Extracted data entries:
________________

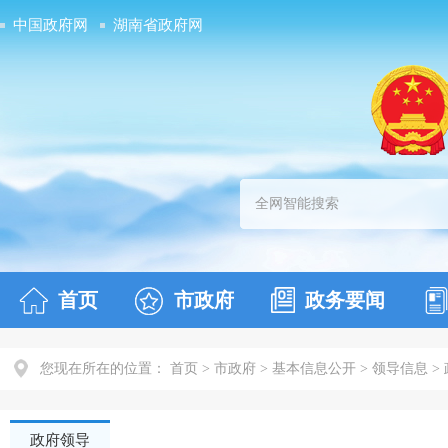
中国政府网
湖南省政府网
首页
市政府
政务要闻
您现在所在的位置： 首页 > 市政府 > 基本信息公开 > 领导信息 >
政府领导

________________

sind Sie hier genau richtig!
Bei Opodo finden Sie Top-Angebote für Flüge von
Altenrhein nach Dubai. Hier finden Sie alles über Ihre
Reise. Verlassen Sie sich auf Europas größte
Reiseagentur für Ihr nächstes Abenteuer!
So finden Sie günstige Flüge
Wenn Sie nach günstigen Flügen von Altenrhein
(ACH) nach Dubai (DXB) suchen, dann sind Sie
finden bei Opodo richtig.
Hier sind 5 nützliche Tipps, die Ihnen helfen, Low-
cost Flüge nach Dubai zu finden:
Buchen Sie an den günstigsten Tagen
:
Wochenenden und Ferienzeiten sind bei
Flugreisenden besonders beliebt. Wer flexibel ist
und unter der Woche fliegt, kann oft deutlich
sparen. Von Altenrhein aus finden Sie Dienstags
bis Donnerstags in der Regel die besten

________________

What to do: Using the entries above, give back exactly the line containing "sind Sie hier genau richtig!", the line containing "(ACH) nach Dubai (DXB) suchen, dann sind Sie", and every line between them, and nothing else.

Response to this task:
sind Sie hier genau richtig!
Bei Opodo finden Sie Top-Angebote für Flüge von
Altenrhein nach Dubai. Hier finden Sie alles über Ihre
Reise. Verlassen Sie sich auf Europas größte
Reiseagentur für Ihr nächstes Abenteuer!
So finden Sie günstige Flüge
Wenn Sie nach günstigen Flügen von Altenrhein
(ACH) nach Dubai (DXB) suchen, dann sind Sie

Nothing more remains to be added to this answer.